Gericht: Sächsisches Oberverwaltungsgericht
Beschluss verkündet am 11.01.2008
Aktenzeichen: 3 BS 403/07
Rechtsgebiete: LFGB, LMKV


Vorschriften:

LFGB § 11 Abs. 1
LMKV § 3 Abs. 1 Nr. 2
Werden auf dem Etikett eines neutral bezeichneten Lebensmittels zusätzlich Name und Anschrift einer Firma angegeben und wird diese nicht weiter spezifizierte Angabe aufgrund besonderer Wertschätzung der Kunden den Tatsachen entsprechend als Herstellerangabe verstanden, so ist zur Vermeidung einer irreführenden Herkunftsangabe auf dem Etikett kenntlich zu machen, wenn die angegebene Firma nicht mehr Hersteller, sondern nur noch Verkäufer des Lebensmittels ist.
SÄCHSISCHES OBERVERWALTUNGSGERICHT Beschluss

Az.: 3 BS 403/07

In der Verwaltungsrechtssache

wegen Sicherstellungsverfügung von 6 Fässern Himbeerbrause; Antrag auf vorläufigen Rechtsschutz hier: Beschwerde

hat der 3. Senat des Sächsischen Oberverwaltungsgerichts durch den Vorsitzenden Richter am Oberverwaltungsgericht Dr. Ullrich, die Richterin am Oberverwaltungsgericht Drehwald und den Richter am Sozialgericht Tischer

am 11. Januar 2008

beschlossen:

Tenor:

Die Beschwerde der Antragstellerin gegen den Beschluss des Verwaltungsgerichts Leipzig vom 22. Oktober 2007 - 5 K 952/07 - wird zurückgewiesen.

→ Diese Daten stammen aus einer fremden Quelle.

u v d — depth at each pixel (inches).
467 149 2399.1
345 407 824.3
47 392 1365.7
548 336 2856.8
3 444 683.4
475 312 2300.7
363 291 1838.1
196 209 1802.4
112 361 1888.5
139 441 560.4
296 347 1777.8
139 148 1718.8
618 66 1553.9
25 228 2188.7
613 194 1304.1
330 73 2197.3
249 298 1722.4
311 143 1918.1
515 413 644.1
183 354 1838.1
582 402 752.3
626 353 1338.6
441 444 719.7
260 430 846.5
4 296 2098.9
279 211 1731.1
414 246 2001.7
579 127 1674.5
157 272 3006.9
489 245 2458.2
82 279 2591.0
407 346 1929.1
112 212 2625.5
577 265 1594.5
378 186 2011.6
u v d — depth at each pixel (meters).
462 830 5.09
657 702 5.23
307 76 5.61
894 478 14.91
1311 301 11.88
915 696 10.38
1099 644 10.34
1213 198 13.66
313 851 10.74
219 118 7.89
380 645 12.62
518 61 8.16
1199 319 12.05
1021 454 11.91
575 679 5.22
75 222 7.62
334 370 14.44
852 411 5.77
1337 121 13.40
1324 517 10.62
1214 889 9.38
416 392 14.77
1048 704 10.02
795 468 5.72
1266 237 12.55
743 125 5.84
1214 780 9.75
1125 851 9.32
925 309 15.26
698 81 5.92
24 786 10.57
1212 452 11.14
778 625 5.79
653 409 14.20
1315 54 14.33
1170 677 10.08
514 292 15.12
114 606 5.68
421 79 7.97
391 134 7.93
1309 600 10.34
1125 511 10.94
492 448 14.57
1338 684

Die Antragstellerin trägt die Kosten des Beschwerdeverfahrens.

Der Streitwert für das Verfahren vor dem Oberverwaltungsgericht wird auf 180,00 € festgesetzt.

Gründe:

Die zulässige Beschwerde ist unbegründet.

Das Verwaltungsgericht hat es zu Recht abgelehnt, die aufschiebende Wirkung des Widerspruchs der Antragstellerin vom 12.9.2007 gegen den anlässlich einer Betriebskontrolle vor Ort erlassenen Bescheid der Antragsgegnerin vom 10.9.2007 in der Fassung des nachträglich bestätigenden Bescheides vom 13.9.2007 wiederherzustellen, mit denen in den Räumen der von der Antragstellerin betriebenen Brauerei unter Anordnung des Sofortvollzugs sechs Fässer Himbeerbrause zu je 50 Litern wegen einer irreführenden Herkunftsangabe auf den Etiketten sichergestellt wurden.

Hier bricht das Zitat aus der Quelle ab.